A highlight of the set was "Gooey," clearly the band's most popular song based on both Spotify stats and the crowd's reaction when it began. Innocent, dreamy-sounding synth bells led into Bayley's most beckoning falsetto of the entire set, though it was hard to distinguish his voice from the voices of over a thousand people singing along. The image of "peanut butter vibes"--a phrase the band features on its merch--didn't exactly jive with the intensity of Bayley's movements onstage, but this was a case of Bayley recognizing how engaged the audience was and mirroring that energy.

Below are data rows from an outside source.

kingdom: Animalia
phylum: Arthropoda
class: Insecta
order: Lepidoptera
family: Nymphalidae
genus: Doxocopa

Another surprising highlight came at the beginning of the encore, when Bayley asked if the band could perform another cover (they had played "Gold Lime," a delightfully funky and husky Erykah Badu x Yeah Yeah Yeahs mashup, earlier). They then launched into Kanye West's "Love Lockdown," putting their distinctive stamp on the classic from 808s and Heartbreak. With Yeezy's heart-thumping percussion and piano chords replaced by a sped-up but half-time beat and pulsating synths, the song would have been unrecognizable as the original if Bayley hadn't told the crowd.
The only aspect of the performance with which I had any issue was the vocal harmonies, which at times sounded demonic and a little off-key. But if the goal of a concert is to move the listener into the performer's zone, Glass Animals succeeded beyond measure. It was easy to forget that the Cubs were playing in a do-or-die game and that the Blackhawks were raising their Stanley Cup banner. None of that matters in the jungle.